Ce n’est qu’une fois déclaré « admissible » à demeurer en Grèce qu’un nouvel arrivant peut voir sa procédure de demande d’asile effectivement démarrer.

Pour l’heure, seuls les syriens et les populations les plus vulnérables (mineurs, femmes enceintes ou jeunes mamans, victimes de violences, tortures, viol…) ont vu leur procédure d’asile effectivement commencer, le reste des arrivants étant pour la majorité d’entre eux non renseignés sur l’avancement de leur situation administrative. Il semble en pratique que plusieurs mois s’écoulent entre la date d’arrivée sur l’île et la délivrance effective d’une carte de demandeur d’asile, les délais pouvant varier du simple au double d’une personne à l’autre.

Au cours de ces mois d’attentes les demandeurs d’asile logent alors dans les différents camps répartis sur l’ensemble de l’île (4 camps de transit, plus des camps informels).
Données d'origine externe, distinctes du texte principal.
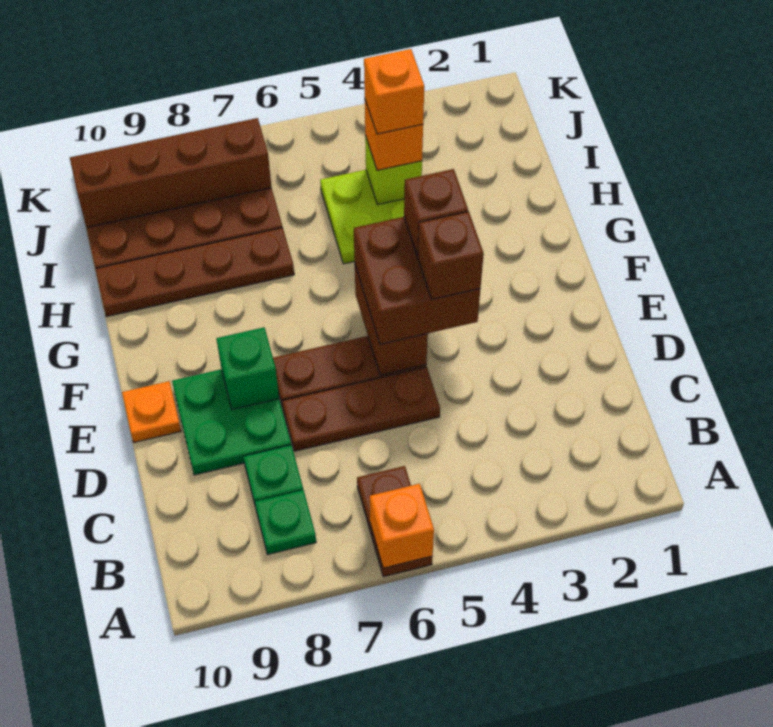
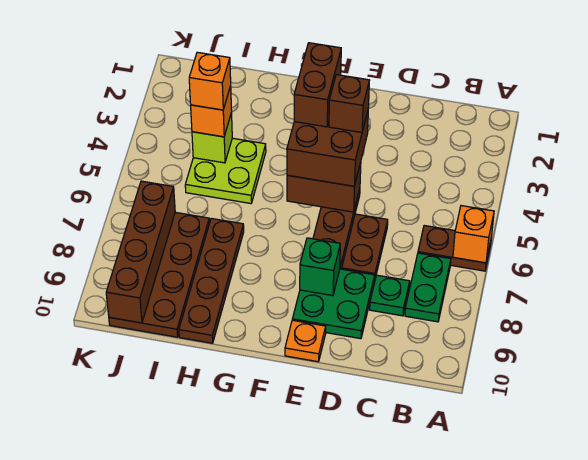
green plate B8 level 1 -> green plate B7:B8 level 1
brown plate D5:D7 level 1 -> brown plate D6:D7 level 1
brown brick F4 level 4 -> brown brick F3:F4 level 4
Les plus chanceux sont hébergés dans des logements mis à disposition par les associations locales, voire financent eux-mêmes leurs propres appartements ou chambres d’hôtel quand ils en ont les moyens, tandis que la grande majorité reste vouée à résider dans les camps, où les conditions d’accueil sont, rappelons-le, très sommaires.

Tout au long de cette procédure, interdiction leur est faite de quitter l’île, à moins de justifier d’un rendez-vous médical, administratif ou d’un impératif particulier sur le continent.

Ce n’est enfin, qu’après entretien avec les services d’asile grecs qu’une décision sera finalement prise concernant leur demande d’asile, qui, si elle est positive, leur permettra de s’établir pour plusieurs années en Grèce, voire d’avoir la possibilité de voyager dans les autres pays Européens pour une durée maximale de trois mois.